Mardi, l'ONU a annoncé que les talibans interdisaient désormais à ses employées afghanes, jusqu'ici épargnées par ce type de mesures appliquées aux ONG, de travailler avec l'organisation dans tout le pays.
Un peu plus tôt dans la journée, la Mission d'assistance des Nations unies en Afghanistan (Manua) avait rapporté que son personnel féminin afghan avait été empêché de travailler dans la province de Nangarhar, dans l'est du pays.
"La Manua a entendu parler d'un ordre des autorités de facto qui interdisent aux employées nationales de l'ONU de travailler" et "on nous a dit par différents canaux que l'interdiction s'applique à tout le pays", a déclaré à la presse Stéphane Dujarric, porte-parole du secrétaire général de l'ONU, Antonio Guterres.
Notant qu'aucun ordre écrit n'avait été reçu à ce stade, il a précisé que des responsables de l'ONU devaient rencontrer les autorités mercredi à Kaboul pour tenter d'obtenir de la "clarté".
Quelque 3.900 personnes travaillent pour l'ONU en Afghanistan dont 3.300 nationaux, selon les chiffres de l'ONU. Environ 600 femmes font partie de ces employés, dont près de 400 Afghanes.
"Pour le secrétaire général, une telle interdiction serait inacceptable et franchement inconcevable", a insisté Stéphane Dujarric, dénonçant une tendance à "saper les capacités des organisations humanitaires d'aider ceux qui en ont le plus besoin".
"De façon évidente, étant donné la société et la culture, nous avons besoin des femmes pour distribuer l'aide humanitaire aux femmes", a souligné le porte-parole.
Dans la société afghane, profondément conservatrice et patriarcale, il n'est pas permis à une femme de parler à un homme qui n'est pas un proche parent.
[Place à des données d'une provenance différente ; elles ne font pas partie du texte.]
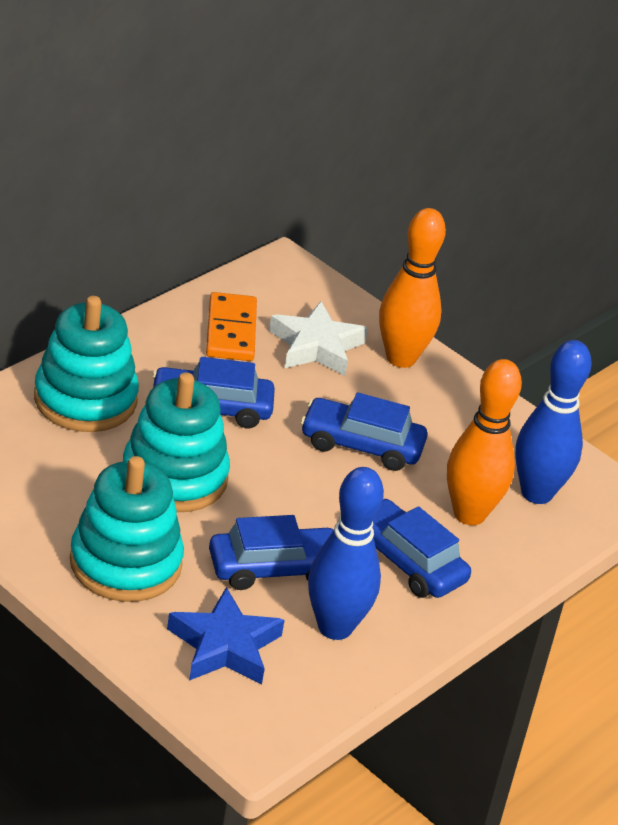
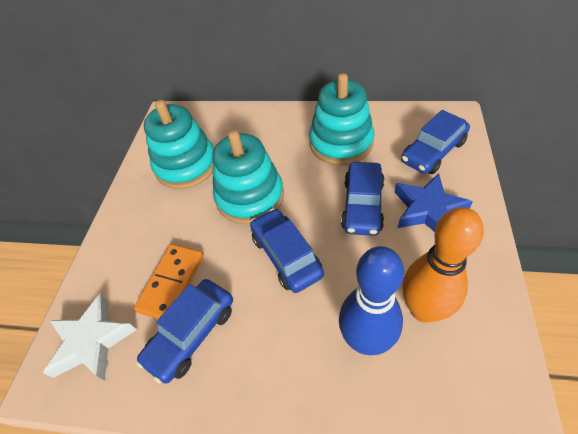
blue bowling pin: 2 -> 1
orange bowling pin: 2 -> 1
Une femme ne peut donc entrer en contact qu'avec une bénéficiaire d'aide du même sexe.
Même si l'ONU analyse pour l'instant l'impact sur ses opérations, "il est très difficile d'imaginer comment distribuer de l'aide humanitaire sans notre personnel féminin", a-t-il martelé.
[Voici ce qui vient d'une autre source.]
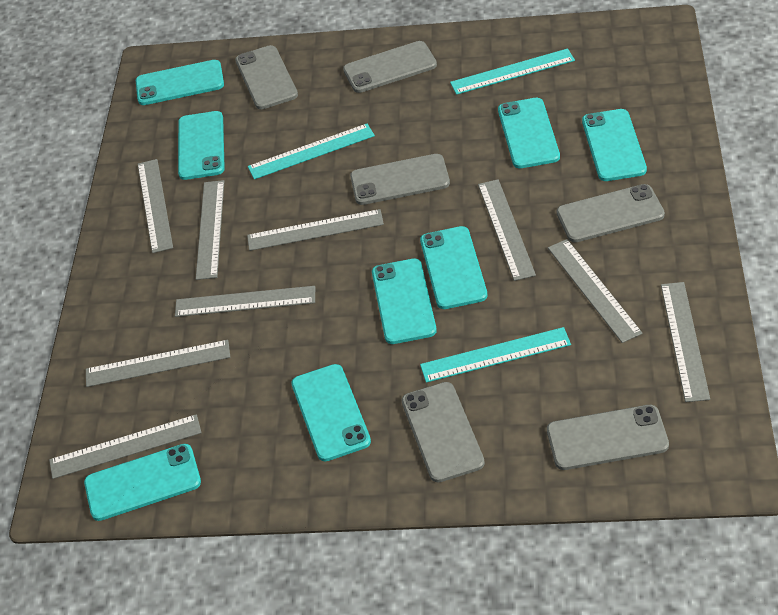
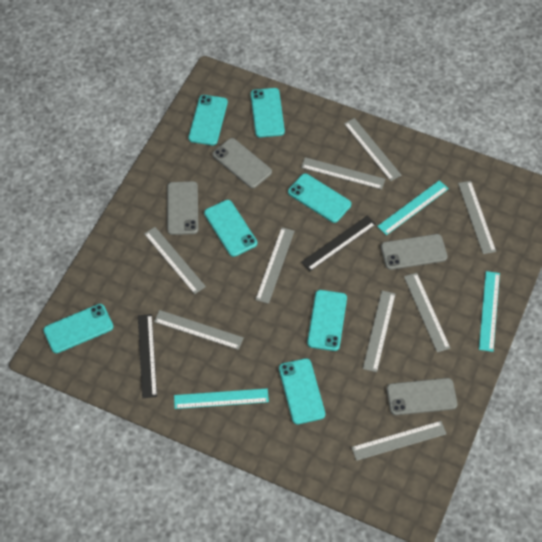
black ruler: 0 -> 2
grey phone: 6 -> 4
turquoise phone: 8 -> 7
Environ 23 millions d'hommes, de femmes et d'enfants sont concernés par l'aide humanitaire, a-t-il souligné à propos de ce pays en proie à l'une des pires crises humanitaires de la planète.
Inquiétudes
Contacté par l'AFP après le tweet de la Manua concernant la province de Nangarhar, le porte-parole du gouvernement afghan, Zabihullah Mujahid, avait indiqué se renseigner sur ce qui s'est passé.
Le 24 décembre 2022, le ministère afghan de l'Economie avait annoncé que les 1.260 ONG exerçant dans le pays avaient désormais interdiction de travailler avec des femmes afghanes, en raison de "graves plaintes" quant au non-respect du port du hijab, qui doit couvrir entièrement le corps et le visage. L'ONU n'était toutefois pas concernée.
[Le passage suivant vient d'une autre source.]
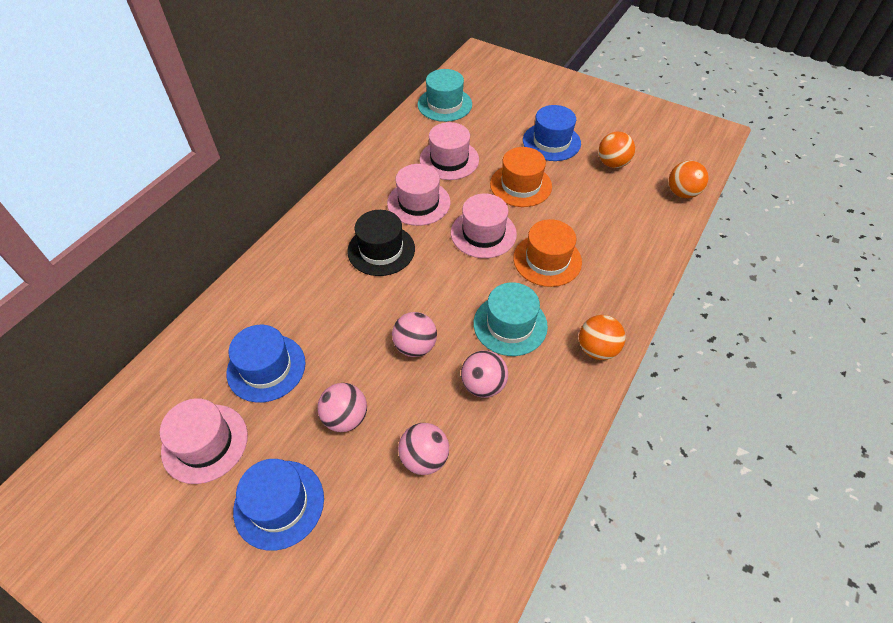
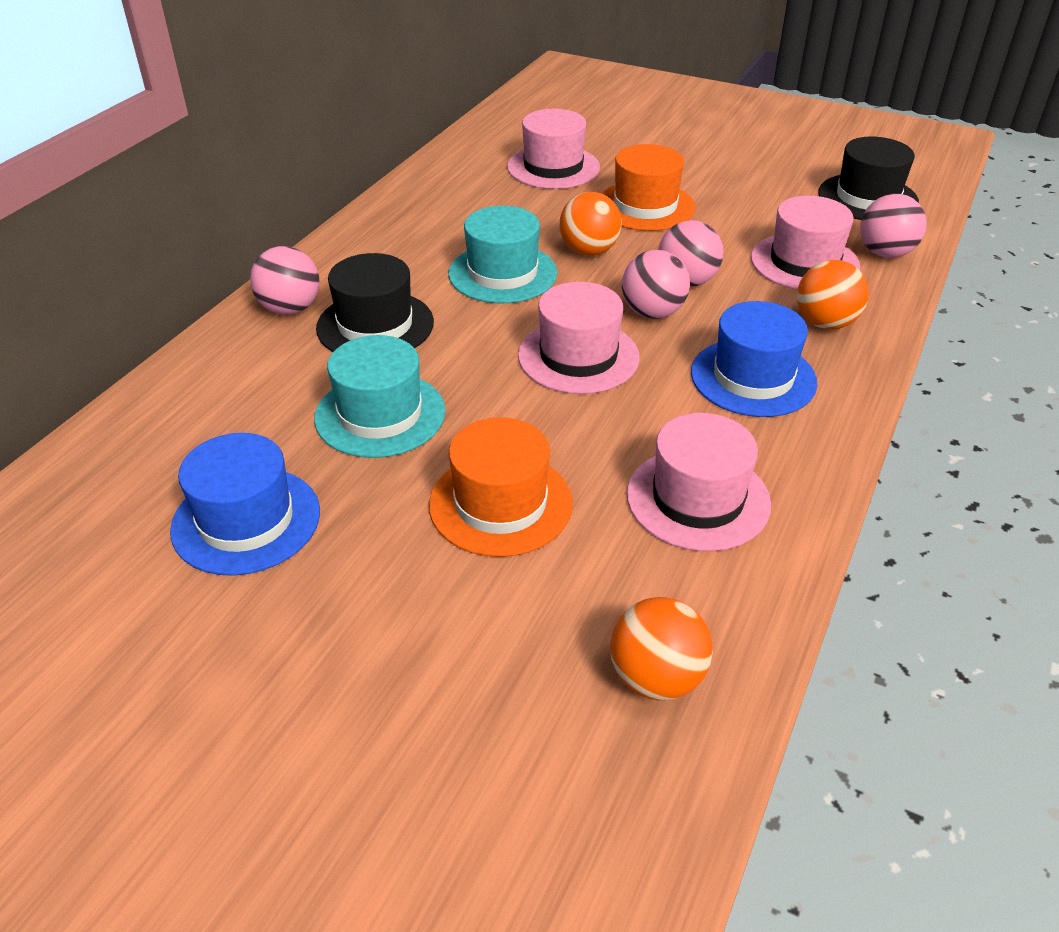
black hat: 1 -> 2
blue hat: 3 -> 2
Au lendemain de l'interdiction, plusieurs ONG avaient annoncé qu'elles suspendaient leurs activités, avant de les reprendre mi-janvier avec l'appui de leur personnel féminin dans quelques secteurs bénéficiant d'exemptions comme la santé et la nutrition.
Cette nouvelle interdiction faite à l'ONU aura un impact "sur l'acheminement de l'aide car l'ONU distribue son aide par le biais d'un vaste réseau d'ONG", a expliqué un travailleur humanitaire étranger, interrogé par l'AFP.
"Les employées féminines identifient les femmes bénéficiaires, c'est ainsi que cela fonctionne dans toutes les agences, et ce travail sera encore plus affecté avec l'extension de cette interdiction au personnel féminin de l'ONU", a-t-il expliqué sous couvert d'anonymat.
Depuis leur retour au pouvoir en août 2021, les talibans sont revenus à l'interprétation austère de l'islam qui avait marqué leur premier passage au pouvoir (1996-2001) et ont multiplié les mesures liberticides à l'encontre des femmes.
L'accès à l'université et à l'école secondaire leur est interdit.
Elles ont aussi été exclues de nombreux emplois publics, ou sont payées une misère pour rester à la maison. Elles n'ont pas le droit de voyager sans être accompagnées d'un parent masculin et doivent se couvrir intégralement lorsqu'elles sortent de chez elles.